┌────────

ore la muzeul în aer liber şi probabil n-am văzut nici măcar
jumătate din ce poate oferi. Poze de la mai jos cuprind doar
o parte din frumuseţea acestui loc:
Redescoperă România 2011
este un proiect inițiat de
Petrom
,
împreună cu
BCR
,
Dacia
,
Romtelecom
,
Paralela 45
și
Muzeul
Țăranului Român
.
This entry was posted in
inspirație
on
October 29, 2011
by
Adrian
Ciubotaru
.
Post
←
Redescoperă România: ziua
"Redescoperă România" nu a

└────────

#### WHAT TO DO
Note every line in the material with "Redescoperă" and copy it.

#### TASK OUTPUT
Redescoperă România 2011
Redescoperă România: ziua
"Redescoperă România" nu a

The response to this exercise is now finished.